The commits probably aren't lost. Make a backup first. Check what branches you have, and what's in them. You might be interested to learn about the reflog, if you really can't find your commits in any branch.
If you don't have a repository browser installed (I like tig), you could inspect your repository using a command like this: git log --graph --all --oneline --decorate
How do I edit a previous commit and submit it without erasing the commits ahead of it on the master?
If the commit to edit is the previous commit:
- Make the changes you want.
- Stage the changes, probably using
git add -u
if you're not adding new files. - Amend the previous commit,
git commit --amend
will do that, add-C HEAD
if you don't want to edit the commit message.
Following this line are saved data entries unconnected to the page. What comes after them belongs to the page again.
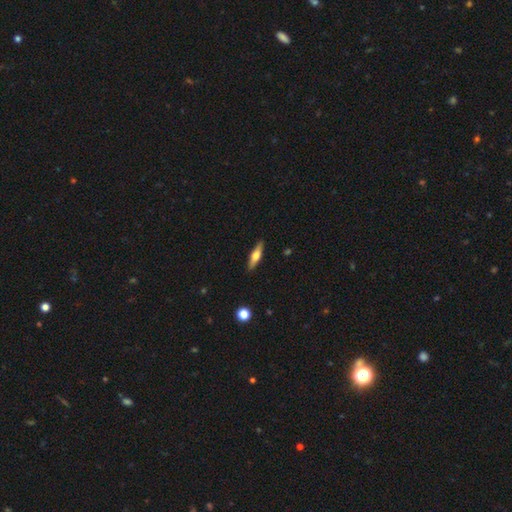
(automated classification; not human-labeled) The model was most divided on "smooth or featured": featured or disk: 48%, smooth: 46%, star or artifact: 6%. More confident: merging — none (89%).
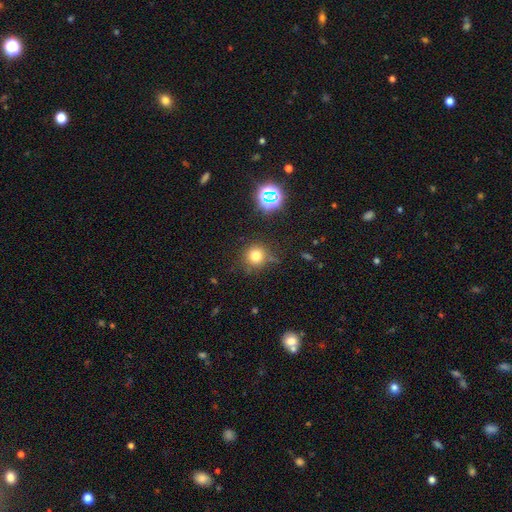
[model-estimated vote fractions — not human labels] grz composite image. It shows a smooth galaxy with no disk features (74%) that is round (92%). Merging: none (77%).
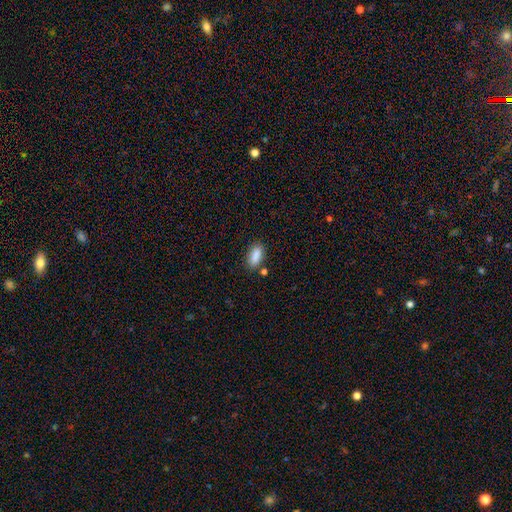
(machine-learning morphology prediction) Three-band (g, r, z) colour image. It shows a smooth galaxy with no disk features (88%) that is in between round and cigar-shaped (83%). Merging: none (78%).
If you want to edit an older commit, you need to use rebase. This can be done interactively:
- Start from whichever branch you want to edit, usually with no changes in your working copy.
- Make the changes you wanted in the earlier commit.
- Stage and commit those changes - don't bother writing a sensible commit message here.
- Run
git rebase -i
, this will open an editor:- Move the last line (with the nonsense commit message) up until it is on the line below the commit you want to edit.
- Change
pick
at the start of the line tof
(for fixup). - Make no other changes to the file
- Save and exit
- Git should modify your earlier commit to include the edit, and will try to rebase your other changes on top.
This will try to apply your edits to the earlier commit, and rebase all your subsequent changes on top of the earlier commit plus your edits. You might get merge conflicts if the later commits are affected by your edit. Git will provide instructions on how to resolve these. If you don't understand them, you can use git rebase --abort
to go back to where you started, with your edits being the latest commit.
Note that you should not edit commits that you have already pushed to a shared repository. This is likely to create a lot of confusion.